Goffman received her bachelor’s, master’s and doctoral degrees at Purdue University. After earning her clinical masters in speech language pathology, Goffman worked in Chicago with infants, toddlers and their families at an interdisciplinary early intervention center. “It gave me the opportunity to look at a child and a family from many perspectives,” she said. Through this experience, she developed ideas about the field, gaps in the literature and frustrations of interdisciplinary clinical practice without a research base.

Following her time working as a clinician, and having noted some problems she wanted to understand, Goffman returned to school for her PhD to study the interface between motor and language development. She was mentored by a language researcher and a speech physiologist, and learned both linguistic and physiologic methodologies to studying early speech and language development. This focus set Goffman on the trajectory she continues today, linking motor and language to development and disorders.

After she earned her PhD in speech, language, and hearing sciences, Goffman joined the faculty at Purdue where she worked for 21 years. Goffman joined UT Dallas this January.

“There were some special things that drew me to this program. UT Dallas and the Callier Center for Communication Disorders have outstanding researchers and clinicians in the two domains that I specialize in, which are child language disorders and speech motor control. Callier is an extraordinary environment to conduct clinically motivated research in speech and language disorders” she said.

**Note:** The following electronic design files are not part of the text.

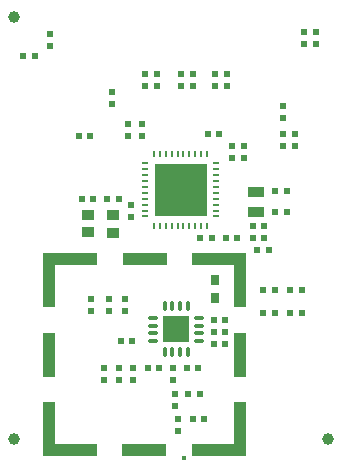
<source format=gtp>
%FSLAX25Y25*%
%MOIN*%
G70*
G01*
G75*
G04 Layer_Color=8421504*
%ADD10R,0.17716X0.17716*%
%ADD11O,0.02559X0.00984*%
%ADD12O,0.00984X0.02559*%
%ADD13R,0.08661X0.08661*%
%ADD14O,0.03150X0.01496*%
%ADD15O,0.01496X0.03150*%
%ADD16R,0.05315X0.03740*%
%ADD17R,0.11811X0.00039*%
%ADD18R,0.01575X0.01575*%
%ADD19R,0.03937X0.14961*%
%ADD20R,0.14961X0.03937*%
%ADD21R,0.17913X0.03937*%
%ADD22R,0.03937X0.17913*%
%ADD23R,0.03937X0.03543*%
%ADD24R,0.03150X0.03543*%
%ADD25R,0.01969X0.02362*%
%ADD26R,0.02362X0.01969*%
%ADD27C,0.03937*%
%ADD28C,0.01969*%
%ADD29C,0.01000*%
%ADD30C,0.03937*%
%ADD31C,0.00787*%
%ADD32C,0.01181*%
G04:AMPARAMS|DCode=33|XSize=18.11mil|YSize=66.44mil|CornerRadius=0mil|HoleSize=0mil|Usage=FLASHONLY|Rotation=214.500|XOffset=0mil|YOffset=0mil|HoleType=Round|Shape=Rectangle|*
%AMROTATEDRECTD33*
4,1,4,-0.01135,0.03251,0.02628,-0.02225,0.01135,-0.03251,-0.02628,0.02225,-0.01135,0.03251,0.0*
%
%ADD33ROTATEDRECTD33*%

%ADD34R,0.01811X0.07992*%
%ADD35R,0.12598X0.05079*%
%ADD36R,0.12598X0.04764*%
%ADD37R,0.08583X0.15590*%
%ADD38R,1.00709X0.04764*%
%ADD39R,0.36142X0.03937*%
%ADD40R,0.19193X0.05079*%
%ADD41R,0.04724X0.03150*%
%ADD42R,0.03937X0.02913*%
%ADD43R,0.35500X0.02000*%
%ADD44C,0.05906*%
%ADD45R,0.05906X0.05906*%
%ADD46R,0.05512X0.05512*%
%ADD47C,0.05512*%
%ADD48C,0.06000*%
%ADD49C,0.02598*%
%ADD50C,0.03150*%
%ADD51C,0.00984*%
D10*
X331500Y357000D02*
D03*
D11*
X343409Y365858D02*
D03*
Y363890D02*
D03*
Y361921D02*
D03*
Y359953D02*
D03*
Y357984D02*
D03*
Y356016D02*
D03*
Y354047D02*
D03*
Y352079D02*
D03*
Y350110D02*
D03*
Y348142D02*
D03*
X319590D02*
D03*
Y350110D02*
D03*
Y352079D02*
D03*
Y354047D02*
D03*
Y356016D02*
D03*
Y357984D02*
D03*
Y359953D02*
D03*
Y361921D02*
D03*
Y363890D02*
D03*
Y365858D02*
D03*
D12*
X340358Y345091D02*
D03*
X338390D02*
D03*
X336421D02*
D03*
X334453D02*
D03*
X332484D02*
D03*
X330516D02*
D03*
X328547D02*
D03*
X326579D02*
D03*
X324610D02*
D03*
X322642D02*
D03*
Y368910D02*
D03*
X324610D02*
D03*
X326579D02*
D03*
X328547D02*
D03*
X330516D02*
D03*
X332484D02*
D03*
X334453D02*
D03*
X336421D02*
D03*
X338390D02*
D03*
X340358D02*
D03*
D13*
X330000Y310500D02*
D03*
D14*
X337677Y314339D02*
D03*
Y311779D02*
D03*
Y309221D02*
D03*
Y306661D02*
D03*
X322323D02*
D03*
Y309221D02*
D03*
Y311779D02*
D03*
Y314339D02*
D03*
D15*
X333839Y302823D02*
D03*
X331279D02*
D03*
X328720D02*
D03*
X326161D02*
D03*
Y318177D02*
D03*
X328720D02*
D03*
X331279D02*
D03*
X333839D02*
D03*
D16*
X356500Y356248D02*
D03*
Y349752D02*
D03*
D17*
X341500Y268500D02*
D03*
D18*
X332500Y267500D02*
D03*
D19*
X351390Y301902D02*
D03*
X287512D02*
D03*
D20*
X319303Y270209D02*
D03*
X319598Y334087D02*
D03*
D21*
X344303Y333988D02*
D03*
X344402Y270209D02*
D03*
X294697Y270209D02*
D03*
X294500Y334087D02*
D03*
D22*
X351390Y327000D02*
D03*
X351390Y277295D02*
D03*
X287610Y277197D02*
D03*
X287512Y327000D02*
D03*
D23*
X300661Y342843D02*
D03*
Y348748D02*
D03*
X308929Y348650D02*
D03*
Y342744D02*
D03*
D24*
X343000Y320949D02*
D03*
Y327051D02*
D03*
D25*
X365500Y375468D02*
D03*
Y371532D02*
D03*
X288000Y408968D02*
D03*
Y405031D02*
D03*
X308500Y385531D02*
D03*
Y389469D02*
D03*
X376500Y409469D02*
D03*
Y405532D02*
D03*
X372500Y405532D02*
D03*
Y409469D02*
D03*
X347000Y395468D02*
D03*
Y391531D02*
D03*
X343000Y391531D02*
D03*
Y395468D02*
D03*
X323500Y395468D02*
D03*
Y391531D02*
D03*
X319500Y391531D02*
D03*
Y395468D02*
D03*
X335500Y395468D02*
D03*
Y391531D02*
D03*
X331500Y391531D02*
D03*
Y395468D02*
D03*
X301500Y320468D02*
D03*
Y316531D02*
D03*
X307500Y320468D02*
D03*
Y316531D02*
D03*
X313000Y320468D02*
D03*
Y316531D02*
D03*
X329500Y288968D02*
D03*
Y285032D02*
D03*
X329000Y297468D02*
D03*
Y293531D02*
D03*
X365500Y384968D02*
D03*
Y381031D02*
D03*
X315000Y348031D02*
D03*
Y351969D02*
D03*
X330500Y280469D02*
D03*
Y276532D02*
D03*
X315500Y293531D02*
D03*
Y297468D02*
D03*
X311000Y293531D02*
D03*
Y297468D02*
D03*
X306000Y293531D02*
D03*
Y297468D02*
D03*
X352500Y367531D02*
D03*
Y371468D02*
D03*
X348500Y367531D02*
D03*
Y371468D02*
D03*
X318500Y375031D02*
D03*
Y378969D02*
D03*
X314000Y375031D02*
D03*
Y378969D02*
D03*
X369500Y375468D02*
D03*
Y371532D02*
D03*
D26*
X279031Y401500D02*
D03*
X282968D02*
D03*
X297532Y375000D02*
D03*
X301468D02*
D03*
X357031Y337000D02*
D03*
X360968D02*
D03*
X362968Y316000D02*
D03*
X359032D02*
D03*
X362968Y323500D02*
D03*
X359032D02*
D03*
X311531Y306500D02*
D03*
X315469D02*
D03*
X371969Y323500D02*
D03*
X368032D02*
D03*
X371969Y316000D02*
D03*
X368032D02*
D03*
X350468Y341000D02*
D03*
X346532D02*
D03*
X324468Y297500D02*
D03*
X320532D02*
D03*
X302468Y354000D02*
D03*
X298532D02*
D03*
X307031Y354000D02*
D03*
X310968D02*
D03*
X344468Y375500D02*
D03*
X340531D02*
D03*
X366968Y356500D02*
D03*
X363032D02*
D03*
X366968Y349500D02*
D03*
X363032D02*
D03*
X339469Y280500D02*
D03*
X335531D02*
D03*
X337968Y289000D02*
D03*
X334032D02*
D03*
X337469Y297500D02*
D03*
X333531D02*
D03*
X346468Y313500D02*
D03*
X342531D02*
D03*
X346468Y309500D02*
D03*
X342531D02*
D03*
X342531Y305500D02*
D03*
X346468D02*
D03*
X355532Y345000D02*
D03*
X359469D02*
D03*
X355532Y341000D02*
D03*
X359469D02*
D03*
X338032D02*
D03*
X341968D02*
D03*
D27*
X276000Y274000D02*
D03*
Y414500D02*
D03*
X380500Y274000D02*
D03*
M02*

</source>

Goffman also noted the clinical programs at the Callier Center are large and very engaged in research.

“Having the clinical programs aligned with the research has amazing potential to dramatically change how we are assessing and, more importantly, how we are treating children with language learning disorders. It was this combination that brought me here to the Callier Center,” she said.

Starting in the fall semester, Goffman will teach a graduate course on early speech motor and feeding development, and an assessment and intervention course in the area of language disorders, among other topics. She is a fellow of the American Speech, Language and Hearing Association and serves as a grant reviewer and chair for the National Institutes of Health. In addition, she has been a journal editor and twice has received the editor’s award from the Journal of Speech, Language, and Hearing Research.